* **WORK INSTRUCTIONS**
What is the number of lines below that contain the string "maybe"? Give it and nothing else.
+++ LISTED ENTRIES +++
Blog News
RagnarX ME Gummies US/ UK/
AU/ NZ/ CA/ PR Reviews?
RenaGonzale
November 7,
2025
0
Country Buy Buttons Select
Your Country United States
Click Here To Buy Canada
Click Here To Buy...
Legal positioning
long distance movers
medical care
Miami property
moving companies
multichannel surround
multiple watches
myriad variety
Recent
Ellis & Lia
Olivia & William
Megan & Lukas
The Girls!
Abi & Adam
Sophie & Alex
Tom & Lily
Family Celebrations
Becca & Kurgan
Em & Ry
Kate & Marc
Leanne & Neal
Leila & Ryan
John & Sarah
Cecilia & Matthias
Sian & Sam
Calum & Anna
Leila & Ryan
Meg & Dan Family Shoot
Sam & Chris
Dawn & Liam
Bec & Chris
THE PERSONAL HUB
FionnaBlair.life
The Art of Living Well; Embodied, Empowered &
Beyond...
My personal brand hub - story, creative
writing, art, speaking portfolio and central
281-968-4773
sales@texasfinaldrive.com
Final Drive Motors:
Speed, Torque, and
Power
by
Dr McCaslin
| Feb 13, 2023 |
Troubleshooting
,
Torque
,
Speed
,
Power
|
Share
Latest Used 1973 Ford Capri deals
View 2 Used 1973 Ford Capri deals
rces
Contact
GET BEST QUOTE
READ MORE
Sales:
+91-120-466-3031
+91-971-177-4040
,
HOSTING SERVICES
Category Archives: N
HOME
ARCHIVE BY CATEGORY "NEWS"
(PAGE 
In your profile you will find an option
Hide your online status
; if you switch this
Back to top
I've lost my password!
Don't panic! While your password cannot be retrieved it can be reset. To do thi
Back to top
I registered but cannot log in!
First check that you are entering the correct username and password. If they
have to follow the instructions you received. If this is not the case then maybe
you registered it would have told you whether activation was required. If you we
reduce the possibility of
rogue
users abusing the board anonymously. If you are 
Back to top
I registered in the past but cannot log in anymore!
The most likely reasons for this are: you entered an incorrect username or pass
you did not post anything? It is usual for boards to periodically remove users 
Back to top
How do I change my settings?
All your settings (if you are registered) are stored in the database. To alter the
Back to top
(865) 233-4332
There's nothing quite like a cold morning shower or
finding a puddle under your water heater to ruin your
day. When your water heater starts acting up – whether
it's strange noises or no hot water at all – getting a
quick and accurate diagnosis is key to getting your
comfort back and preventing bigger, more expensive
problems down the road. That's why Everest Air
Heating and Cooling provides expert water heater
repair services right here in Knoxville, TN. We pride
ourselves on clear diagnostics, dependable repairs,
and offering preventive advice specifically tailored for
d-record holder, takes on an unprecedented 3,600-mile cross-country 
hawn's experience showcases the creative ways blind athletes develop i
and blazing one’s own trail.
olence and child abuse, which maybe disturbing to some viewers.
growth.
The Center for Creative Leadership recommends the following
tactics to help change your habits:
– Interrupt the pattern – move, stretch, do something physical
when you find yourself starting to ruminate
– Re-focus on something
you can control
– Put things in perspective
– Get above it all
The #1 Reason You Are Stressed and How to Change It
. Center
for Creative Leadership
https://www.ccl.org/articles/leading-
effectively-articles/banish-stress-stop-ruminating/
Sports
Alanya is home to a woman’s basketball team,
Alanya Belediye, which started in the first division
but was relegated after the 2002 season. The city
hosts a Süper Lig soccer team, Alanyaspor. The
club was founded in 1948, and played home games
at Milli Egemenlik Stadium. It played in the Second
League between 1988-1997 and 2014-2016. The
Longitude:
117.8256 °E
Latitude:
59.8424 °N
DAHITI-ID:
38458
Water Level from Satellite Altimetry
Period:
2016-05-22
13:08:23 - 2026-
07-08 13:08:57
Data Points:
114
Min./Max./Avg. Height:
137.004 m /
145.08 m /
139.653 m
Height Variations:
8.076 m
+++
* **EXERCISE RESULT**
2